Required work :: Can you give every line of the records below as a JSON list of strings, one string per line, with blank lines dropped? Leave the pictures out of the list.

■ ■ ■ ■

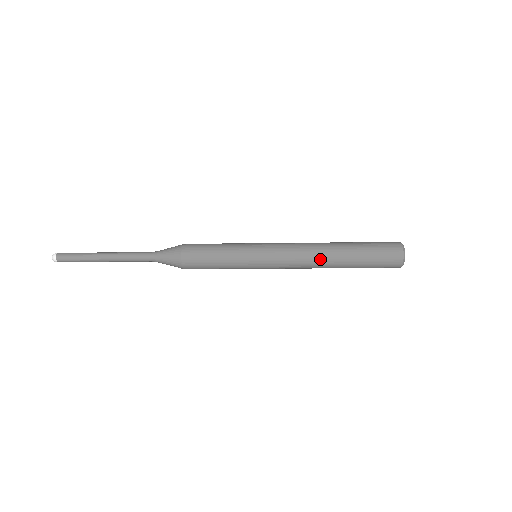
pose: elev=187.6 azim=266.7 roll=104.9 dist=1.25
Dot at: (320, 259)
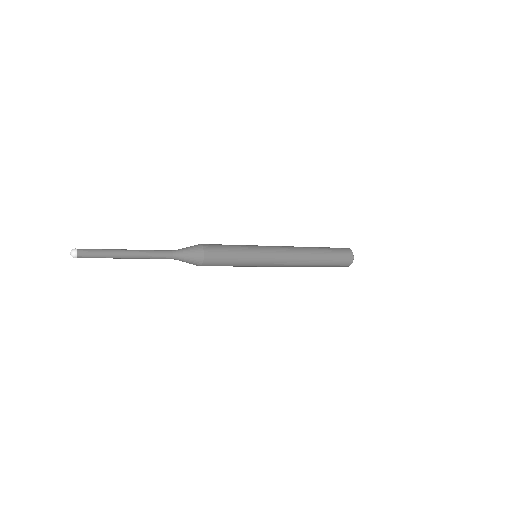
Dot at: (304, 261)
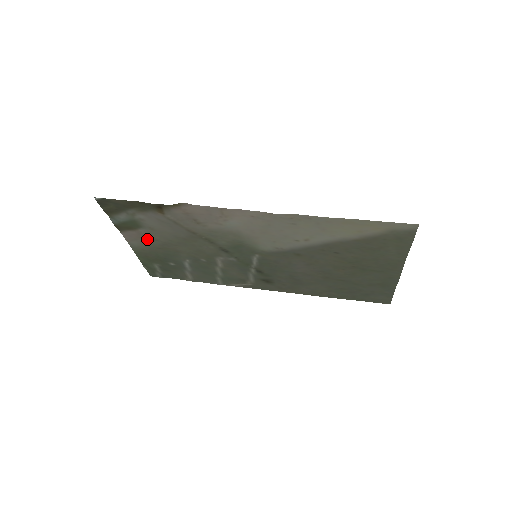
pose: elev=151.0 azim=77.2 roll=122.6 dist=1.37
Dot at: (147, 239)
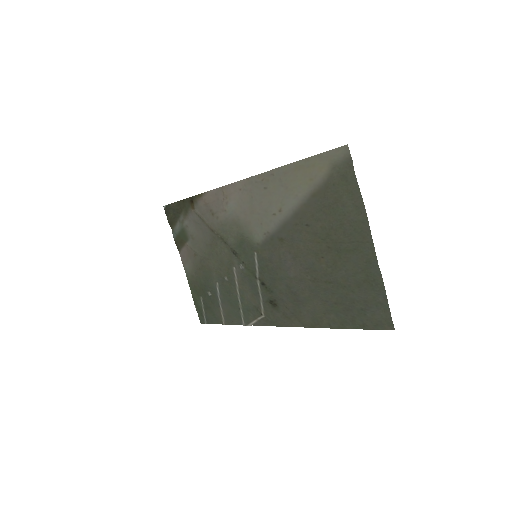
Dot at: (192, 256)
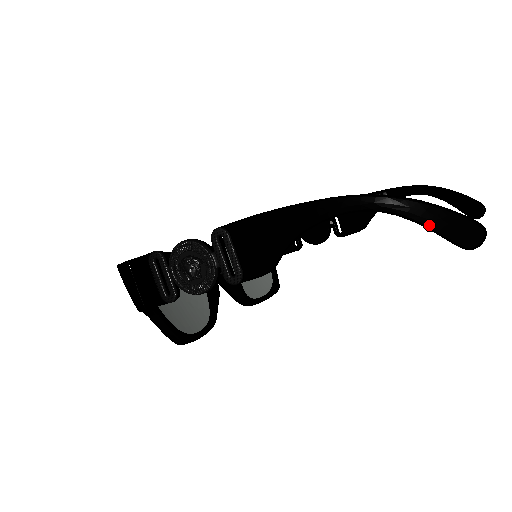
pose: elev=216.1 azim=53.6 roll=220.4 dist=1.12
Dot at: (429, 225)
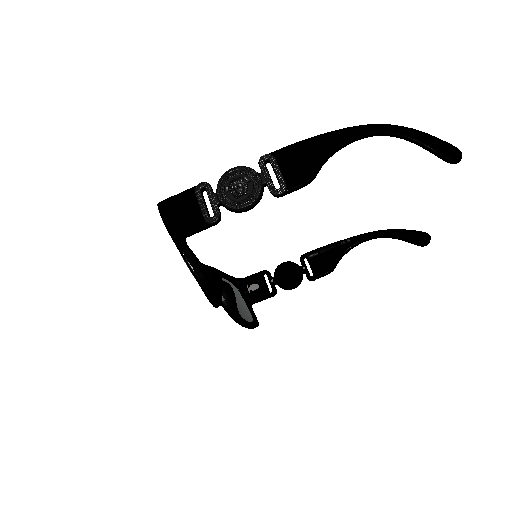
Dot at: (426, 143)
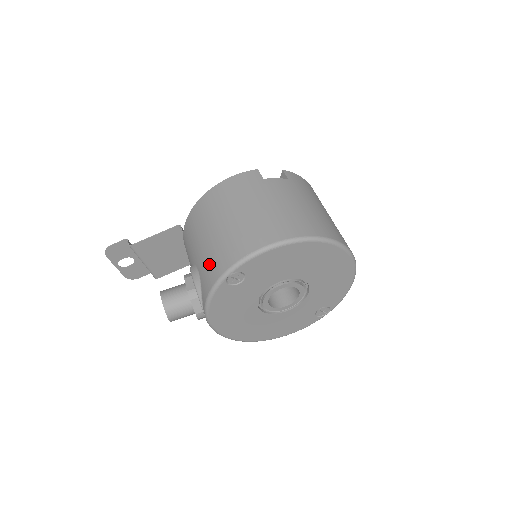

■ ■ ■ ■

In response ::
[
  "pose: elev=187.6 azim=266.7 roll=104.9 dist=1.25",
  "Dot at: (320, 259)",
  "Dot at: (304, 261)",
  "pose: elev=151.0 azim=77.2 roll=122.6 dist=1.37",
  "Dot at: (147, 239)",
  "Dot at: (192, 256)",
  "pose: elev=216.1 azim=53.6 roll=220.4 dist=1.12",
  "Dot at: (429, 225)",
  "Dot at: (426, 143)"
]